Your output should be the entries below, from the first line up to and including the line with "wall art: none [849,591,916,700]", reproduced exactly and with no other lines.

[Multi-frame change data]
□ □ □ □ □ □ □

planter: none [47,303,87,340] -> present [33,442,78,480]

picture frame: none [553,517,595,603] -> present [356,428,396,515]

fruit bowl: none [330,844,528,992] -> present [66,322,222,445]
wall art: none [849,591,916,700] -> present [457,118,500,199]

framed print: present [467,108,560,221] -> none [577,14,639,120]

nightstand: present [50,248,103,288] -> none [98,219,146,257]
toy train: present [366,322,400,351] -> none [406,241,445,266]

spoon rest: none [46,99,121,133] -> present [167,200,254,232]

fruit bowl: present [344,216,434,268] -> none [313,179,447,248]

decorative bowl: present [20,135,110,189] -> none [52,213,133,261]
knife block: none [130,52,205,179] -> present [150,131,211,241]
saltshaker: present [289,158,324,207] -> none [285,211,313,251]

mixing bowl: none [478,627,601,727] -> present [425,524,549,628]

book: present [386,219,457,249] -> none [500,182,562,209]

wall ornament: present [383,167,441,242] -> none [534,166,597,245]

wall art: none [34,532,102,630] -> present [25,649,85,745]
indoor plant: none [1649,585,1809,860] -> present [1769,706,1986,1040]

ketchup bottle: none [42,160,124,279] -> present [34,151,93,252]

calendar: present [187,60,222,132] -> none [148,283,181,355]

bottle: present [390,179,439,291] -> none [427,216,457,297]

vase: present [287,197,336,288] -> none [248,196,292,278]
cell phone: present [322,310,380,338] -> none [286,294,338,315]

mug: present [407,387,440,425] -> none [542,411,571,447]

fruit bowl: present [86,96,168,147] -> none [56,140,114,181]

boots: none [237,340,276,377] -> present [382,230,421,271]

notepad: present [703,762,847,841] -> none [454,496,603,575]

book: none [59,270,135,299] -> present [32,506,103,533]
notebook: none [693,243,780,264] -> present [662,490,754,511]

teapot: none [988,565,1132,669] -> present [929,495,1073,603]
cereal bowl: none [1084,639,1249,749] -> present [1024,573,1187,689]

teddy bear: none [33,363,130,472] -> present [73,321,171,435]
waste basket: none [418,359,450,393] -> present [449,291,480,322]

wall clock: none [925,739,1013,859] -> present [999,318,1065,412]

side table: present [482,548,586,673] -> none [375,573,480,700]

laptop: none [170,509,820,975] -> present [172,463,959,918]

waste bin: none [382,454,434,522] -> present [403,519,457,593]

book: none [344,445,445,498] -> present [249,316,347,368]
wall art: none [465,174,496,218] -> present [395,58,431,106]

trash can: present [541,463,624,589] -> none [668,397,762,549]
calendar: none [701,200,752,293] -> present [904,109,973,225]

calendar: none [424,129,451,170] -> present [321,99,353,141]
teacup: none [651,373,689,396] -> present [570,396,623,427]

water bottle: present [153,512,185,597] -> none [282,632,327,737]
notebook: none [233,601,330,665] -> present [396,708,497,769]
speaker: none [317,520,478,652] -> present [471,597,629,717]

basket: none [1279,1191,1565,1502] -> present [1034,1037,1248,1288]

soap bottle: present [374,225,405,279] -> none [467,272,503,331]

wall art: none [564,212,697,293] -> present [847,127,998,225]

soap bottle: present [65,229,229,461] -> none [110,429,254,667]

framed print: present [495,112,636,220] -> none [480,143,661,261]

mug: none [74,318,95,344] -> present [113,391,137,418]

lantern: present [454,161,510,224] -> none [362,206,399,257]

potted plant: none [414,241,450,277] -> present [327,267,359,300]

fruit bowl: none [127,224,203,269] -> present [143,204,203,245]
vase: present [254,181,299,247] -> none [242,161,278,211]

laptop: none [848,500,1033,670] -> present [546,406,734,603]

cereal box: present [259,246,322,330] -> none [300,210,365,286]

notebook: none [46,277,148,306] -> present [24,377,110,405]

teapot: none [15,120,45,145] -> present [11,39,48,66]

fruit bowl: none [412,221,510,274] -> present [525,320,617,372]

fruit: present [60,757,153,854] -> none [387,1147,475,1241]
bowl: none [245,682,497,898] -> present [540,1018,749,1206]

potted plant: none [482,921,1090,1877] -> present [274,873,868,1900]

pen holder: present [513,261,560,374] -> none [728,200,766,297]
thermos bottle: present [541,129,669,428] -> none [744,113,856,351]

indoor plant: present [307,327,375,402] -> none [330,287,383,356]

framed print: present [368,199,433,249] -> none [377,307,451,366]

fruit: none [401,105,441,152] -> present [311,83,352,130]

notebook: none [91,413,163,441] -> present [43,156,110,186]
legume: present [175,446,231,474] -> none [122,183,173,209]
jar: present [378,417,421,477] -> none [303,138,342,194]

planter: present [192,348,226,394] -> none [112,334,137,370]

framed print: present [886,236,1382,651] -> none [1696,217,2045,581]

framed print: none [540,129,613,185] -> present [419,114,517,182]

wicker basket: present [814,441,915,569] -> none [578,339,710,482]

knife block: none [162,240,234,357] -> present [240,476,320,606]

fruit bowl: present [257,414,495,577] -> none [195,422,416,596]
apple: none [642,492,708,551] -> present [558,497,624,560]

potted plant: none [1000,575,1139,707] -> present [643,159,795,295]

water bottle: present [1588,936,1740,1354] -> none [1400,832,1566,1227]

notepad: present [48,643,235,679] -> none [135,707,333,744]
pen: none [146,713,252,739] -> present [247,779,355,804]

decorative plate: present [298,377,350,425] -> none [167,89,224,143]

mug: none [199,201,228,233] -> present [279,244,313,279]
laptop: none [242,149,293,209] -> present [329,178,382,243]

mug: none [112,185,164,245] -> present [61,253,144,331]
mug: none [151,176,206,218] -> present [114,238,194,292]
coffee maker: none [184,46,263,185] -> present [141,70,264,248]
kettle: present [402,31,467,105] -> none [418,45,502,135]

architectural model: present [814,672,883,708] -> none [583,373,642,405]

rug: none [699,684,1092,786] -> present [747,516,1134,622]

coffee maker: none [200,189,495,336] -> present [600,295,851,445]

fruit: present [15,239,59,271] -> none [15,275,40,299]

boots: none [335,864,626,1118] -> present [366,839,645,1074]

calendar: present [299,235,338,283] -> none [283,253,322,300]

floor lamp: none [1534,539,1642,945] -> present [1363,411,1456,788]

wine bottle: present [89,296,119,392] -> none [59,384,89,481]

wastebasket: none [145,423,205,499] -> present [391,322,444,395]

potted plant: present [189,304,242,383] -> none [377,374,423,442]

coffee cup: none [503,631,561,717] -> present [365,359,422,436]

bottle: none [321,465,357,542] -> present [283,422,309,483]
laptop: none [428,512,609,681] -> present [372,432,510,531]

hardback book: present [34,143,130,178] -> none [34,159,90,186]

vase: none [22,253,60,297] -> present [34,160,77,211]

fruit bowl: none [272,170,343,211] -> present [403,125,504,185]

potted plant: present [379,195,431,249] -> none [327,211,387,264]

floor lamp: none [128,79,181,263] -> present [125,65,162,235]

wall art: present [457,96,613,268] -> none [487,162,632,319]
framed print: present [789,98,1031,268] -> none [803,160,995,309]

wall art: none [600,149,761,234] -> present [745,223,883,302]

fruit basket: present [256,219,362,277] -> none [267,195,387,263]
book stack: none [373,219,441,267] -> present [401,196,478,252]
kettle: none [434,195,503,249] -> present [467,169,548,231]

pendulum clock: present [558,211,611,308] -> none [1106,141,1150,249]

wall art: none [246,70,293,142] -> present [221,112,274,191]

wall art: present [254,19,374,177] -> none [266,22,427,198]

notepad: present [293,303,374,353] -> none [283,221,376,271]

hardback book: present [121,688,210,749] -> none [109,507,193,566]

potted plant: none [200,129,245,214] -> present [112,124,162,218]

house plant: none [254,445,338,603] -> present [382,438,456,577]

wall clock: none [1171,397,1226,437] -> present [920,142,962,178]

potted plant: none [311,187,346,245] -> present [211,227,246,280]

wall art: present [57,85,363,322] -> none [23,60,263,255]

□ □ □ □ □ □ □

Response to the exercise:
planter: none [47,303,87,340] -> present [33,442,78,480]

picture frame: none [553,517,595,603] -> present [356,428,396,515]

fruit bowl: none [330,844,528,992] -> present [66,322,222,445]
wall art: none [849,591,916,700] -> present [457,118,500,199]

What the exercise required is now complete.